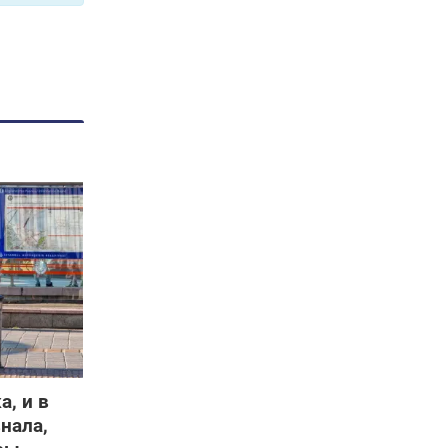
, и в
нала,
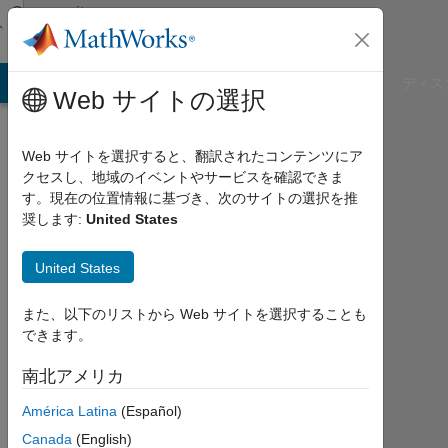
コンテンツへスキップ
Community
Profile
B Answers
File Exchange
Cody
AI Chat Playground
ディス
Web サイトの選択
Web サイトを選択すると、翻訳されたコンテンツにア
クセスし、地域のイベントやサービスを確認できま
Michael
す。現在の位置情報に基づき、次のサイトの選択を推
奨します:
United States
Boeing
Integrated
United States
Defense
Systems
また、以下のリストから Web サイトを選択することも
できます。
2013
年
南北アメリカ
か
ら
América Latina
(Español)
ア
Canada
(English)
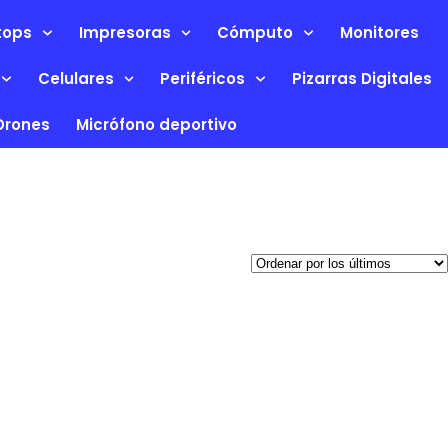
tops
Impresoras
Cómputo
Monitores
Celulares
Periféricos
Pizarras Digitales
Drones
Micrófono deportivo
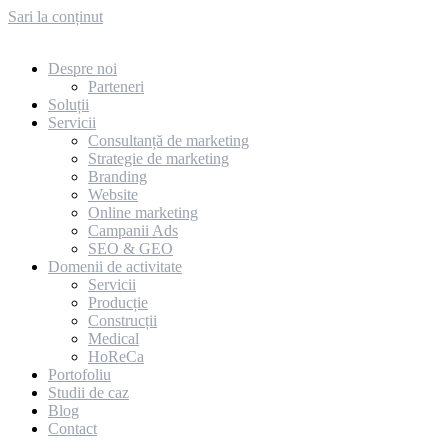
Sari la conținut
Despre noi
Parteneri
Soluții
Servicii
Consultanță de marketing
Strategie de marketing
Branding
Website
Online marketing
Campanii Ads
SEO & GEO
Domenii de activitate
Servicii
Producție
Construcții
Medical
HoReCa
Portofoliu
Studii de caz
Blog
Contact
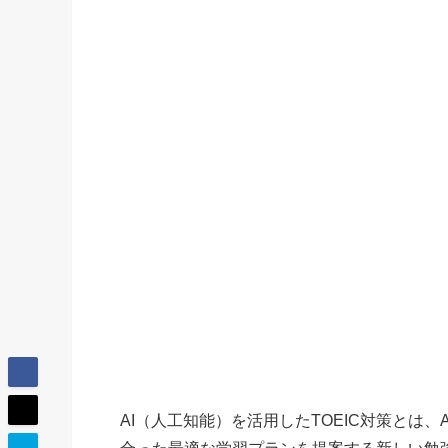
AI（人工知能）を活用したTOEIC対策とは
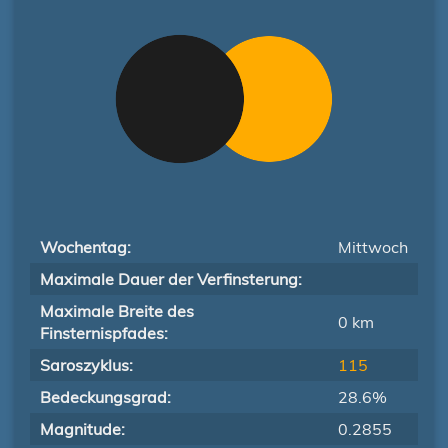
Wochentag:
Mittwoch
Maximale Dauer der Verfinsterung:
Maximale Breite des
0 km
Finsternispfades:
Saroszyklus:
115
Bedeckungsgrad:
28.6%
Magnitude:
0.2855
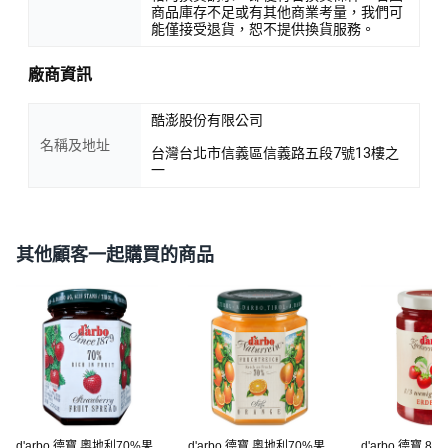
商品庫存不足或有其他商業考量，我們可
能僅接受退貨，恕不提供換貨服務。
廠商資訊
酷澎股份有限公司
名稱及地址
台灣台北市信義區信義路五段7號13樓之
一
其他顧客一起購買的商品
d'arbo 德寶 奧地利70%果
d'arbo 德寶 奧地利70%果
d'arbo 德寶 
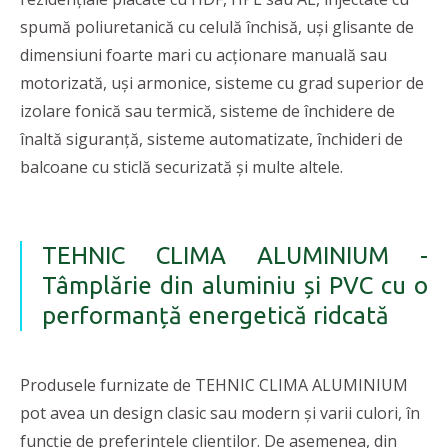
spumă poliuretanică cu celulă închisă, uși glisante de
dimensiuni foarte mari cu acționare manuală sau
motorizată, uși armonice, sisteme cu grad superior de
izolare fonică sau termică, sisteme de închidere de
înaltă siguranță, sisteme automatizate, închideri de
balcoane cu sticlă securizată și multe altele.
TEHNIC CLIMA ALUMINIUM -
Tâmplărie din aluminiu și PVC cu o
performanță energetică ridcată
Produsele furnizate de TEHNIC CLIMA ALUMINIUM
pot avea un design clasic sau modern și varii culori, în
funcție de preferințele clienților. De asemenea, din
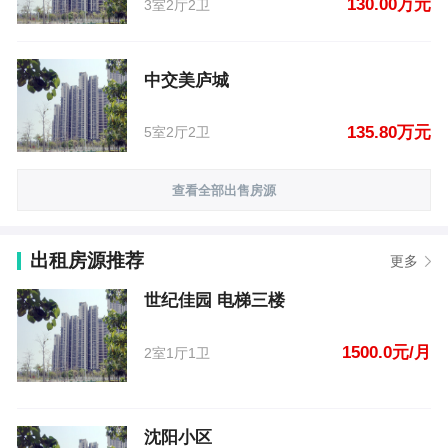
130.00万元
3室2厅2卫
中交美庐城
135.80万元
5室2厅2卫
查看全部出售房源
出租房源推荐
更多
世纪佳园 电梯三楼
1500.0元/月
2室1厅1卫
沈阳小区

§ **WHAT TO DO**: Pick out every line of the records that contains the string "CLIMA", matching uppercase and lowercase exactly.

§ **SOLUTION TO THE PROBLEM**:
TEHNIC CLIMA ALUMINIUM -
Produsele furnizate de TEHNIC CLIMA ALUMINIUM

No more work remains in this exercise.